Get rid of duplicate symbols #

If you have two or more different class or function definitions with the exact same name, PHPStan does not guarantee which one it’s going to give priority to. Your local machine might discover one definition first and your CI might discover a different definition first, leading to different analysis results.

Rename your classes and functions so that they are always unique to get rid of this problem.

Fix your custom non-deterministic autoloader #

Sometimes the difference in results comes down to the order of files during the analysis. Because the CI environment might have a different number of CPU cores, the files are going to be analysed in different groups and in different order than on your local machine.

If the difference is about what classes are known and unknown to PHPStan, it’s possible you’re using a custom autoloader to discover them.

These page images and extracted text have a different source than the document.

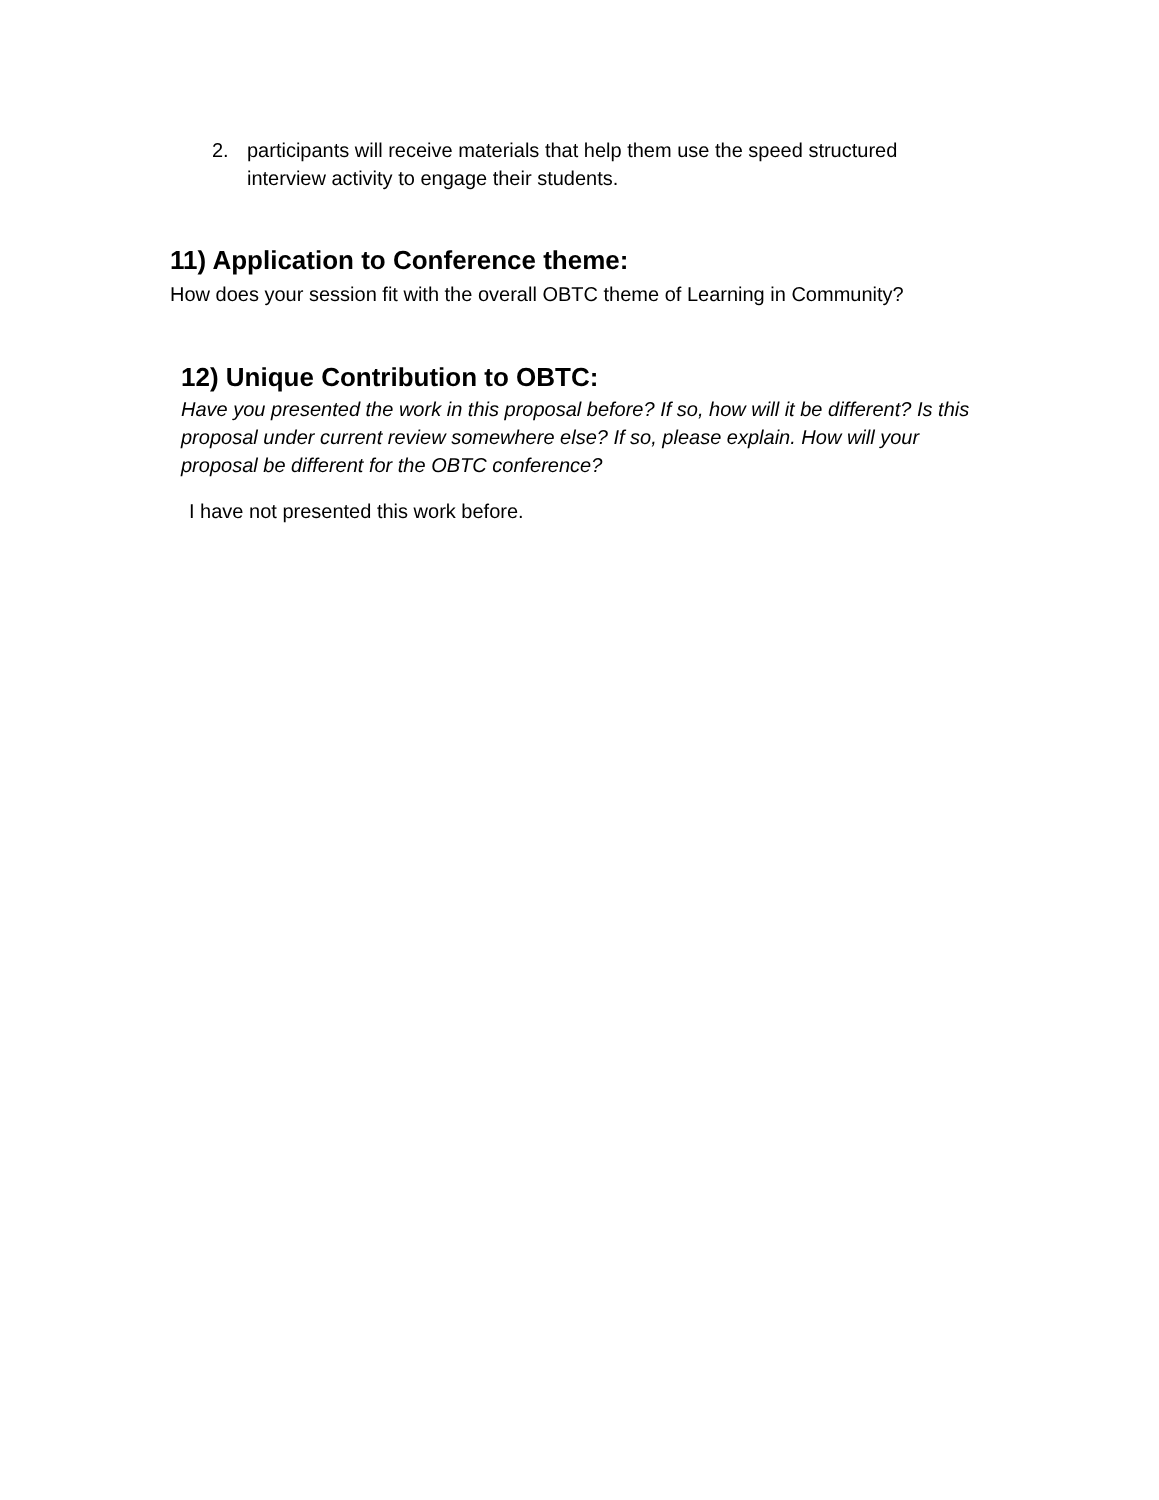2. participants will receive materials that help them use the speed structured interview activity to engage their students.
11) Application to Conference theme:
How does your session fit with the overall OBTC theme of Learning in Community?
12) Unique Contribution to OBTC:
Have you presented the work in this proposal before? If so, how will it be different? Is this proposal under current review somewhere else? If so, please explain. How will your proposal be different for the OBTC conference?
I have not presented this work before.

A following scenario can occur:

  • You’re referencing a class name in your code with wrong case. For example. Your class name is AdminUser but you have adminUser somewhere in your code when referencing the same class.
  • On your local machine the first file that’s analysed refers to the class with the correct name - AdminUser. That makes other occurrences even with the wrong case let the class to be successfully found by PHPStan.
  • In CI the first file that’s analysed refers to the class with an incorrect name - adminUser. Your custom autoloader should still find the class successfully but maybe has a bug. This makes PHPStan report “unknown class” error and it also makes it memoize that this class does not exist.
  • When the second file that’s analysed in CI refers correctly to AdminUser, it still makes PHPStan report an error about unknown class which is a different behaviour than you’re experiencing locally.

To fix this problem, make your autoloader discover classes even with wrong case.

Open a discussion on PHPStan’s GitHub #

If none of the steps above helped you to get consistent results between running PHPStan locally and in CI, please open a discussion on GitHub, so we can help you figure out this problem.